Em 2024, a empresária pretende fabricar as peças no país a partir dos fios importados. "O tecido infelizmente vai ter que vir do exterior de qualquer maneira. Mas a montagem em solo brasileiro vai me permitir mais tempo, quantidade e margem."
À frente da marca de camisetas 2ag, lançada na ExpoCannabis, Plinio Miguel concorda que o cânhamo não é competitivo pela questão do preço. Suas peças são compostas 55% pelo material e 45% por algodão, a melhor porcentagem a que chegou para ter um produto confortável e ao mesmo tempo conscientizar o público sobre os usos da maconha.
Ele, que é médico prescritor de Cannabis, compra o quilo do tecido já misturado por cerca de R$ 175 —o quilo do algodão pesquisado pela 2ag custa de R$ 50 a R$ 60. As camisetas são vendidas a R$ 199.

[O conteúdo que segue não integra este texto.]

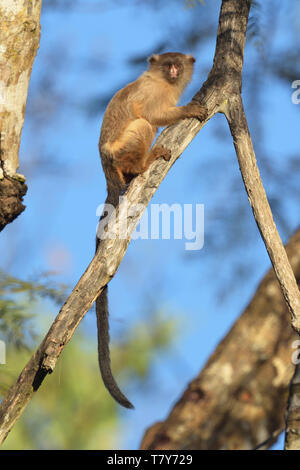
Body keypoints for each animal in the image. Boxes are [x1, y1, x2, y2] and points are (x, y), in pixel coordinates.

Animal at [97, 51, 207, 408]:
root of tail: (106, 167)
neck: (164, 83)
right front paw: (187, 109)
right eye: (166, 64)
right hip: (117, 150)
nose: (173, 71)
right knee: (143, 125)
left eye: (177, 65)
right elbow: (151, 114)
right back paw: (139, 165)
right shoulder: (152, 92)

"Muitas marcas estão começando a construir sua identidade agora para colher frutos na frente. Por enquanto, são mais espinhos do que frutos", diz Thiago Cardoso, cofundador da consultoria Kaya Mind, que produz dados sobre o mercado canábico brasileiro. A companhia estima movimentação de R$ 917,2 milhões no país até 2024, segundo relatório do início deste ano.

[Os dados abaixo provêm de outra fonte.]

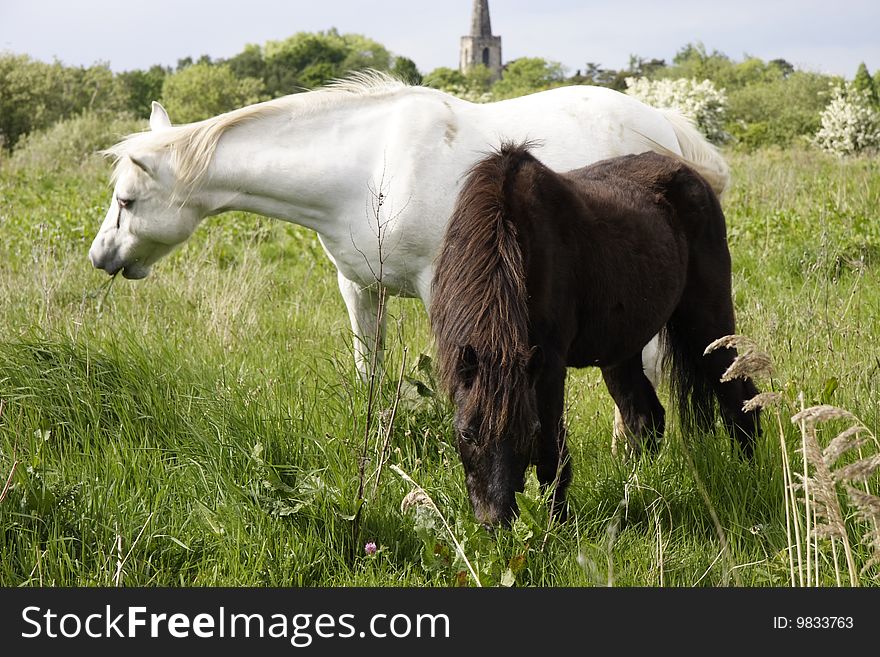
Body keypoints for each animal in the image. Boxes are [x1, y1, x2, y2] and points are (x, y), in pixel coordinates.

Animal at [89, 70, 728, 440]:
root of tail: (663, 127)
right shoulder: (358, 286)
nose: (101, 257)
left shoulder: (439, 288)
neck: (368, 166)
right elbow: (368, 371)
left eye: (126, 200)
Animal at [430, 145, 760, 528]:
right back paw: (636, 489)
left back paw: (749, 476)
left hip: (707, 324)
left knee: (739, 401)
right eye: (467, 432)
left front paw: (556, 526)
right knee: (645, 418)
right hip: (623, 351)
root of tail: (694, 178)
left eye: (527, 430)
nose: (495, 522)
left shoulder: (548, 367)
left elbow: (551, 454)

Para chegar ao número, a empresa estuda casos de outros países que avançaram na regulamentação e cruza dados de empresas privadas e órgãos como o IBGE e a Anvisa.
Apesar de não negar o potencial milionário, Reale, do IFRS, diz ser difícil avaliar números sem saber exatamente como foram calculados.
Outra entidade que faz projeções é a britânica Prohibition Partners. De acordo com a segunda edição do relatório sobre a Cannabis na América Latina e no Caribe, de novembro de 2020, o setor pode crescer até US$ 824 milhões (R$ 4 bilhões) até o próximo ano.
O pesquisador chama atenção para as portas que a maconha pode abrir. "Precisamos pensar em um modelo que vire uma oportunidade para quem vem sofrendo com a guerra às drogas."
Rodrigues, da FloYou, uma mulher negra, vê possibilidade de reparação histórica e defende que pessoas pretas e periféricas sejam incorporadas a esse mercado como futuros profissionais. "Foi por isso que entrei nessa jornada de empreender com Cannabis."